Sunday, January 17, 2010

Web Pages That Suck

Since we’ve been looking into some successful and not-so-successful publishers’ websites, I decided to see what I could find on the Web about effective websites/design in general.

One of the first sites I found was webpagesthatsuck.com. Though it sounds like it would be entirely devoted to making fun of the many terrible websites that can be found online, there is also a lot of helpful information for businesses looking to improve their sucky websites. Really, the majority of the site is dedicated to bad websites, with lists of the Ugliest/Worst Business Websites from 2005-2009 and Worst Webpages of the Decade. It’s harsh, especially because these are actually business or non-profit websites—not just the result of some kid messing around on his parents’ computer. But it’s also true. The websites listed are really bad.

But what’s also there is a Web Redesign Checklist, featuring a long list of things a business should look for to determine if its website sucks. The recurring message is that if your site or its content is designed to meet the needs of your business rather than the needs of the visitors that are reaching the site, your website sucks. A few more ways to tell if your website sucks:

• A quick scan of the homepage doesn’t tell visitors much about your purpose
• There is any Flash, splash, or background music (unless it is a music website)
• There are pop-ups
• The text is too small, or in ALL CAPS
• There are dead links, or sections that are under construction but still accessible
• The calendar information is outdated
• There is scrolling, blinking, fading, or moving text
• Links are not clearly labeled
• The color scheme is ugly

The checklist provides 149 different items, all of which have probably annoyed users at one time or another when visiting business websites. The solution the author provides is for the web designer to go through and fix any items on the company’s website that were checked. It seemed overly simple at first; but really, if you are aware of the bad design elements present on your business website, it shouldn’t be that hard to fix them.
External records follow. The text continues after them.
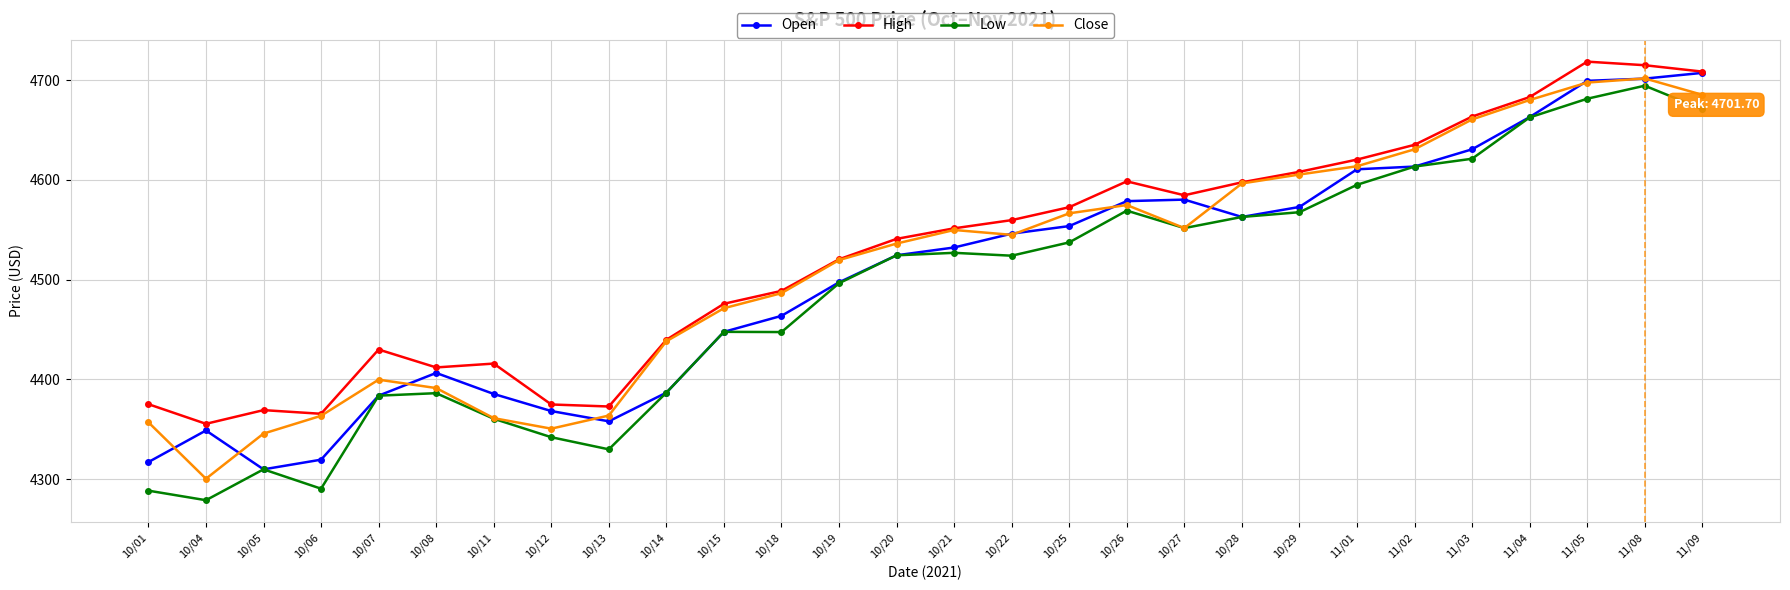

What is the difference between the highest and lowest values at 10/04?

76.6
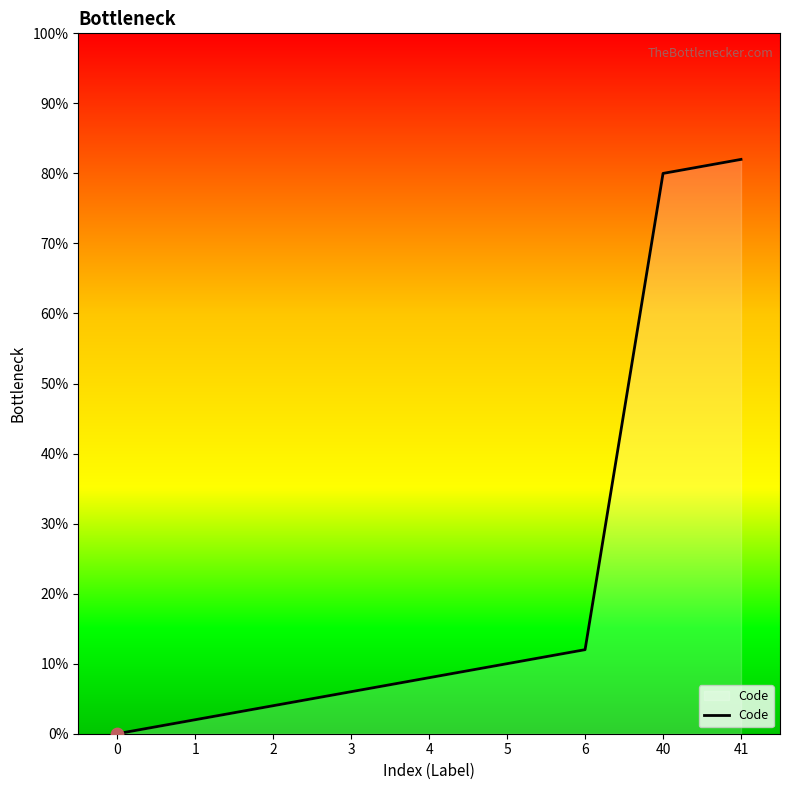

Between 2 and 5, which is larger?

5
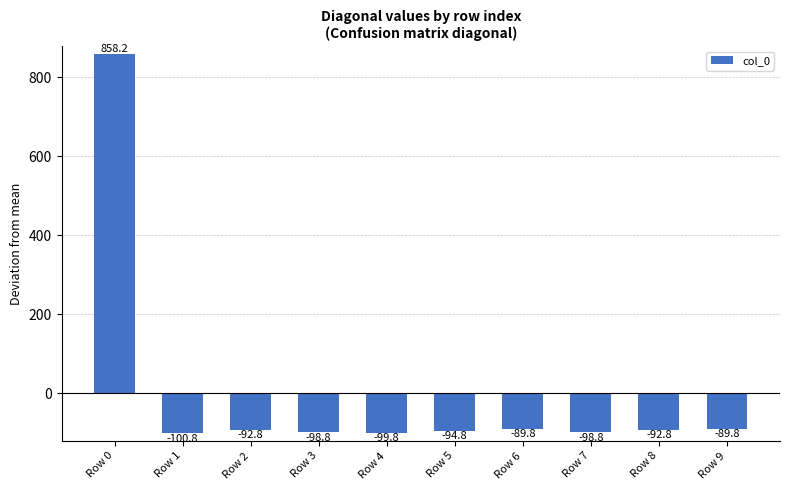

What is the value of the 5th bar from the left?

-99.8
The funny part is that webpagesthatsuck.com is not very well designed itself. The author (designer? Sucky webpage determiner?), Vincent Flanders, freely admits that the site has always been poorly designed. I thought that a poorly designed website about poorly designed websites would undermine the credibility of the information presented, but the checklist Flanders provides seems to me—a person with little to no web design experience—to be legitimate.